ASIAWORLDVIEW – Pedagang Bitcoin memasuki situasi tegang menjelang pidato yang sangat dinantikan oleh Ketua Federal Reserve Jerome Powell di simposium Jackson Hole. Dengan sinyal makroekonomi yang bertentangan dan sentimen investor yang campur aduk, arah pergerakan pasar saham AS dan kripto masih belum jelas.

“Likuiditas saat ini mengalir ke aset berisiko, dan tidak ada tanda-tanda overheating yang jelas,” kata Pav Hundal, analis pasar utama di Swyftx, mengutip Decrypt, Kamis (21/8/2025).

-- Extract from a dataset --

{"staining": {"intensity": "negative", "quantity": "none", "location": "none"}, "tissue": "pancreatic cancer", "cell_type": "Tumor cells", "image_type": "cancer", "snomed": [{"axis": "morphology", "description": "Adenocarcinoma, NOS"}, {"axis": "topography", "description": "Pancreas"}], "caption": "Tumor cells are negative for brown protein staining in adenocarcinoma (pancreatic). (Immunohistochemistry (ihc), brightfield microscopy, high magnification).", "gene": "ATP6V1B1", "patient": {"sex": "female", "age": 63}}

Laporan CPI Juli, yang dirilis awal bulan ini, memberikan sinyal bullish dengan harapan pemotongan suku bunga, memicu rally pasar kripto yang mendorong Bitcoin mencapai rekor tertinggi sepanjang masa pada dua minggu pertama Agustus.

Baca Juga: Harga Bitcoin Anjlok Usai Rekor Tertinggi, Investor Global Dihadapkan pada Ketidakpastian

Namun, rilis data PPI selanjutnya telah meningkatkan kekhawatiran inflasi, semakin memperburuk ketidakpastian mengenai apakah Fed berencana memotong suku bunga tahun ini, termasuk bulan depan.

Bitcoin turun 8% dari rekor tertinggi 14 Agustus sekitar USD124.128 menjadi USD114.170 setelah penurunan tajam dalam tujuh hari terakhir, menurut data CoinGecko.

Bitcoin mencapai rekor tertinggi seiring meningkatnya peluang kebijakan moneter yang lebih longgar dari Federal Reserve AS. Kripto teratas naik 3,6% dalam 24 jam terakhir dan diperdagangkan dekat USD123.500, setelah mencapai rekor tertinggi USD124.128 sebelumnya dalam sesi perdagangan, menurut data CoinGecko.

“Powell kemungkinan akan menjaga komentarnya relatif netral untuk menjaga opsi terbuka,” tambah Harr.

Meskipun pedagang obligasi tetap yakin bahwa pemotongan akan terjadi pada September, ketidakpastian telah menyebabkan perpecahan dalam ekspektasi investor dan taruhan di pasar derivatif.